[Collected data]
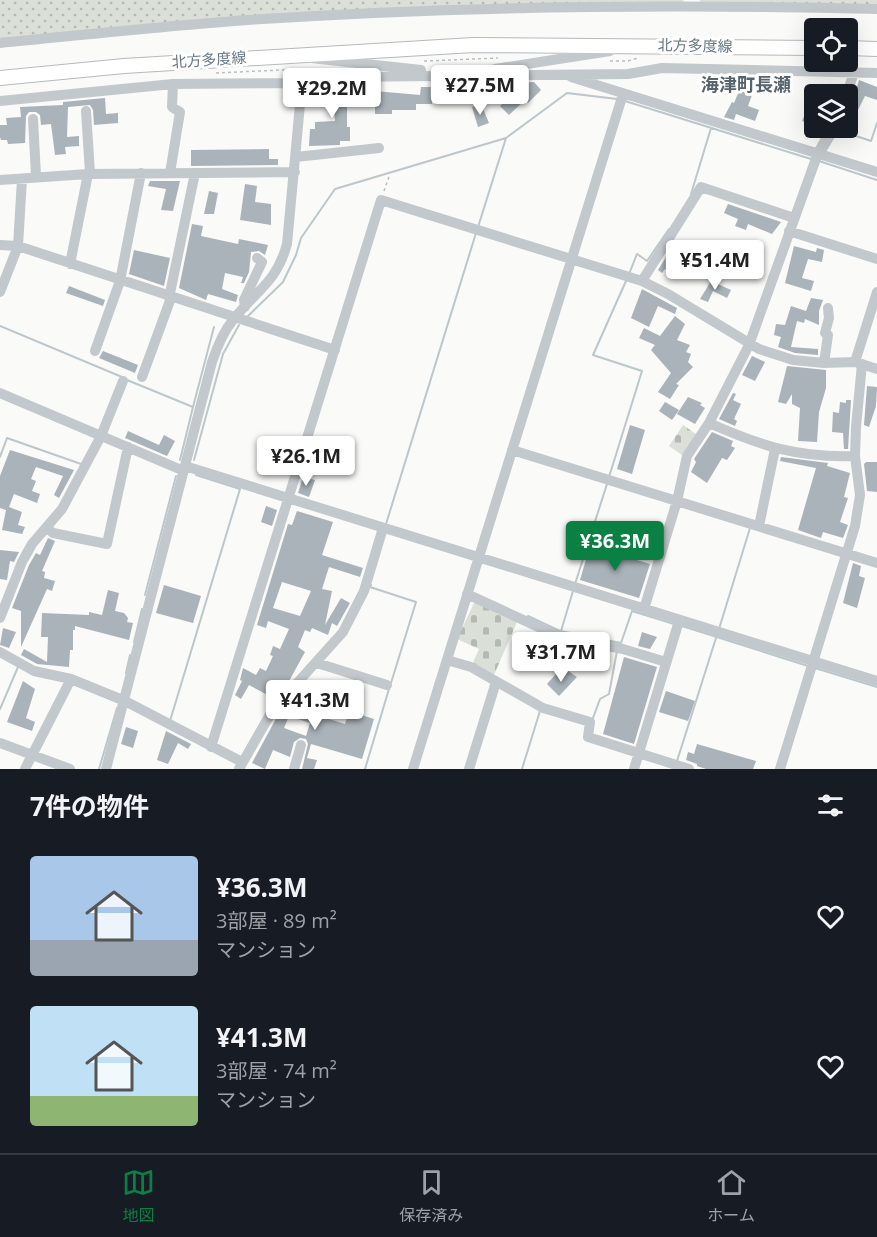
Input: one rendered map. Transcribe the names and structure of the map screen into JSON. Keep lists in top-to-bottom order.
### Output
{
  "streets": {
    "main road": ["北方多度線"]
  },
  "districts": ["海津町長瀬"],
  "page": {
    "price": [
      "¥27.5M",
      "¥29.2M",
      "¥51.4M",
      "¥26.1M",
      "¥36.3M",
      "¥31.7M",
      "¥41.3M"
    ],
    "heading": "7件の物件",
    "list": [
      {
        "name": "¥36.3M",
        "note": "3部屋 · 89 m² · マンション"
      },
      {
        "name": "¥41.3M",
        "note": "3部屋 · 74 m² · マンション"
      }
    ],
    "tabs": ["地図", "保存済み", "ホーム"]
  }
}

→ **WORK INSTRUCTIONS**: Would you return the records exactly as written, minus any image?

→ **EXERCISE RESPONSE**:
Input: one rendered map. Transcribe the names and structure of the map screen into JSON. Keep lists in top-to-bottom order.
### Output
{
  "streets": {
    "main road": ["北方多度線"]
  },
  "districts": ["海津町長瀬"],
  "page": {
    "price": [
      "¥27.5M",
      "¥29.2M",
      "¥51.4M",
      "¥26.1M",
      "¥36.3M",
      "¥31.7M",
      "¥41.3M"
    ],
    "heading": "7件の物件",
    "list": [
      {
        "name": "¥36.3M",
        "note": "3部屋 · 89 m² · マンション"
      },
      {
        "name": "¥41.3M",
        "note": "3部屋 · 74 m² · マンション"
      }
    ],
    "tabs": ["地図", "保存済み", "ホーム"]
  }
}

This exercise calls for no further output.